Reiches Klimapolitik gefährdet Deutschlands Weg zur Klimaneutralität bis 2045

Die Aktivitäten von Katharina Reiche

Reiches Klimapolitik gefährdet Deutschlands Weg zur Klimaneutralität bis 2045

Bundeswirtschaftsministerin Katharina Reiche treibt eine Politik voran, die die Klimaziele Deutschlands gefährdet. Ihre Pläne umfassen die Beschleunigung von fossilen Gasprojekten und die Abschwächung von Anreizen für erneuerbare Energien. Kritiker warnen, dass diese Schritte das Ziel der Klimaneutralität bis 2045 untergraben könnten.

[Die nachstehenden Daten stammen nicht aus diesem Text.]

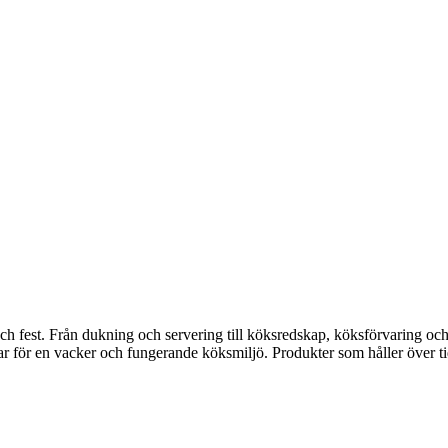
fest. Från dukning och servering till köksredskap, köksförvaring och disk
gar för en vacker och fungerande köksmiljö. Produkter som håller över ti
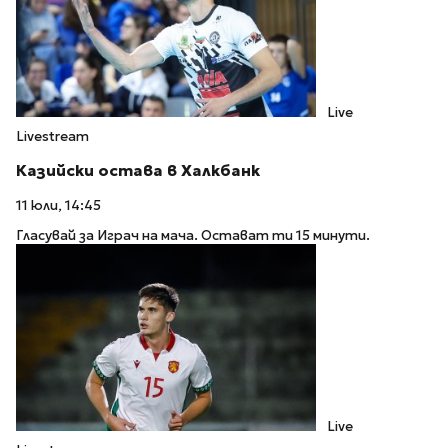
Live
Livestream
Казийски остава в Халкбанк
11 юли, 14:45
Гласувай за Играч на мача. Остават ти 15 минути.
Live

Reiche forciert den Ausbau neuer Gasinfrastrukturen und begründet dies mit der Sicherung des deutschen Kohleausstiegs. Zudem hat sie das von ihrem Vorgänger Robert Habeck eingeführte Heizungsgesetz verwässert – damit dürfen Gas- und Ölheizungen nun ohne zeitliche Begrenzung weiterbetrieben werden.

Ihre Politik erstreckt sich auch auf die Energiepreise: Dachsolaranlagen und großflächige erneuerbare Energien werden dadurch weniger wirtschaftlich. Gleichzeitig hat der staatliche Energiekonzern Sefe langfristige LNG-Importe aus Kanada bis 2050 vertraglich festgeschrieben. Konservative Wirtschaftsverbände bereiten nun Kampagnen gegen die Klimapolitik selbst vor.

CDU und SPD erhöhen den Druck, die deutschen Klimaziele zu verschieben. Diese Schritte kommen den Interessen der fossilen Brennstoffindustrie entgegen und stärken rechtsextreme Klimaleugner-Narrative. Die Maßnahmen machen die Klimaneutralität bis 2045 nahezu unmöglich – dabei setzt das deutsche Ziel bereits voraus, dass andere EU-Staaten ihre Vorgaben später erfüllen. Die Regierungsentscheidungen riskieren, langfristige Klimamaßnahmen für kurzfristige Vorteile zu opfern.